*PAGE TEXT*
Start of Block

A damning new study says that the 2010 Deepwater Horizon disaster in the Gulf of Mexico could have led to potentially lethal heart defects in yellowfin amberjack, yellowfin tuna and bluefin tuna — three economically important fish species.
To conduct the study, which was published in Proceedings of the National Academy of Sciences on Monday, scientists recreated the contaminated sea environment with samples from the BP oil spill, and introduced fish larvae to it. They found that the fish exhibited a number of heart defects, which could lead either to death or a slower swimming pace.
“So they are either going to get eaten or they won’t be able to eat enough,” says co-author John Incardona, research toxicologist at the National Oceanic and Atmospheric Administration. “That leads to reduced survival.”

End of Block

*PROBLEMS AND TASKS*
• a. According to the Deepwater Horizon article, which journal published the study?
• b. Reproduce the Deepwater Horizon article word for word, starting at "A damning new" and ending at "important fish species.".
• c. Write what comes next in the Deepwater Horizon article, picking up after its last sentence.

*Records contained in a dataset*

Start of Block

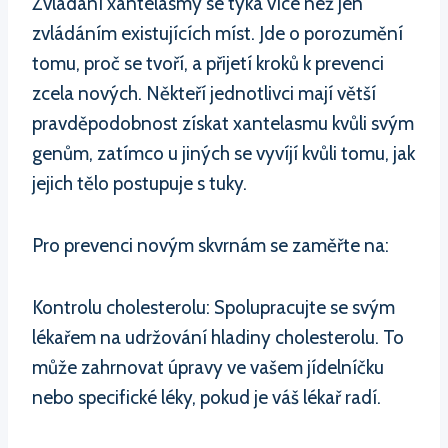
Zvládání xantelasmy se týká více než jen
zvládáním existujících míst. Jde o porozumění
tomu, proč se tvoří, a přijetí kroků k prevenci
zcela nových. Někteří jednotlivci mají větší
pravděpodobnost získat xantelasmu kvůli svým
genům, zatímco u jiných se vyvíjí kvůli tomu, jak
jejich tělo postupuje s tuky.
Pro prevenci novým skvrnám se zaměřte na:
Kontrolu cholesterolu: Spolupracujte se svým
lékařem na udržování hladiny cholesterolu. To
může zahrnovat úpravy ve vašem jídelníčku
nebo specifické léky, pokud je váš lékař radí.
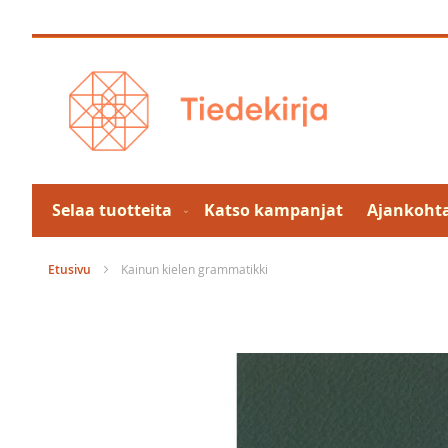
Skip
to
Content
Selaa tuotteita
Katso kampanjat
Ajankohta
Etusivu
Kainun kielen grammatikki
Skip
to
the
end
of
the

End of Block

*RESULTS FOR THE EXERCISE*
• a. Proceedings of the National Academy of Sciences.

• b.
A damning new study says that the 2010 Deepwater Horizon disaster in the Gulf of Mexico could have led to potentially lethal heart defects in yellowfin amberjack, yellowfin tuna and bluefin tuna — three economically important fish species.

• c.
The study comes three months after scientists announced that Louisiana dolphins face lung disease and low birthrates following the spillage of more than 636 million liters of crude oil into the Gulf of Mexico.
Peter Hodson, a fish toxicologist unconnected to the recent study, told The Verge that it was a “tour de force” for researchers to manage to keep the larvae alive long enough to study the oil’s effects. However, a BP spokesperson said that “the paper provides no evidence to suggest a population-level impact.”
The bluefin tuna population in the Gulf of Mexico is already struggling from overfishing and water pollution, and faces virtual extinction.